@zanzi @jnkrtech Your point about abstraction ladders is something I've been turning over since I read it. The Terence Tao/Lean combination feels like a glimpse of exactly what you're describing: Lean's type system carries so much semantic weight that the LLM doesn't need to compensate with volume. The proof is short because the language is expressive enough to make it short. That's very different from what happens when you point an LLM at TypeScript.
I'm skeptical of vibe coding, and have been from the start. Generating an entire project from prompts feels to me like a path to maintainability disaster, and I think most of the people currently excited about it haven't yet had to clean up what they made. The enthusiasm reads a lot like the dynamic typing boom of the 2000s: Ruby, Python, JavaScript, the whole wave. “We can build so fast.” True, and then ten years passed, the codebases grew, the teams changed, and people started hitting walls they hadn't anticipated. Python grew type hints. Flow and TypeScript appeared. Ruby quietly declined. The reckoning came, it just took a while.
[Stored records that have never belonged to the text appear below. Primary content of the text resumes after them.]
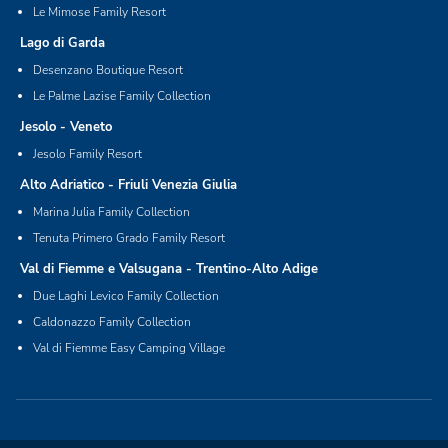
Le Mimose Family Resort
Lago di Garda
Desenzano Boutique Resort
Le Palme Lazise Family Collection
Jesolo - Veneto
Jesolo Family Resort
Alto Adriatico - Friuli Venezia Giulia
Marina Julia Family Collection
Tenuta Primero Grado Family Resort
Val di Fiemme e Valsugana - Trentino-Alto Adige
Due Laghi Levico Family Collection
Caldonazzo Family Collection
Val di Fiemme Easy Camping Village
I expect vibe coding to follow the same curve. One difference worries me though. With dynamic typing, the code was at least written by humans who understood it at the time. The technical debt was “hard to read.” With LLM-generated code that nobody reviewed deeply, the debt is something else: code that exists for reasons nobody can reconstruct. That's a harder problem.
There's a related problem I don't think more training data will fix. LLMs converge toward the average of what they've seen, and the average code on the internet is not concise. Verbose code is the norm; terse, well-factored code is rare, and usually underdocumented, so it contributes a weak training signal at best. The result is that LLMs have internalized the habits of the median developer: defensive, repetitive, over-specified. Conciseness requires knowing what not to write, and that judgment depends on domain context and something like aesthetic sense—neither of which transfers easily through pretraining. I don't see a scaling path out of that.
My own workflow tries to avoid this. Even when I use an LLM for Fedify, I steer constantly: small outputs, immediate review, corrections before moving on. The LLM is closer to a fast typist than an autonomous collaborator. It still helps, but the judgment about what to write, what to cut, where to stop, stays with me.
Which brings me to your actual question, what should the metric be. I don't have a clean answer, but I think it has something to do with how much of the codebase a human can hold in their head and feel responsible for. LOC never measured that. Neither does “prompt to working demo.” Whatever comes next probably needs to.
And on the higher-level languages point: I think you're right, and I'd add that this might be where the more interesting craft ends up living. Not writing the implementation, but designing the abstractions well enough that the implementation, whoever or whatever produces it, stays within bounds a human can oversee. That's a different skill from what most developers have trained, but it doesn't feel like a lesser one.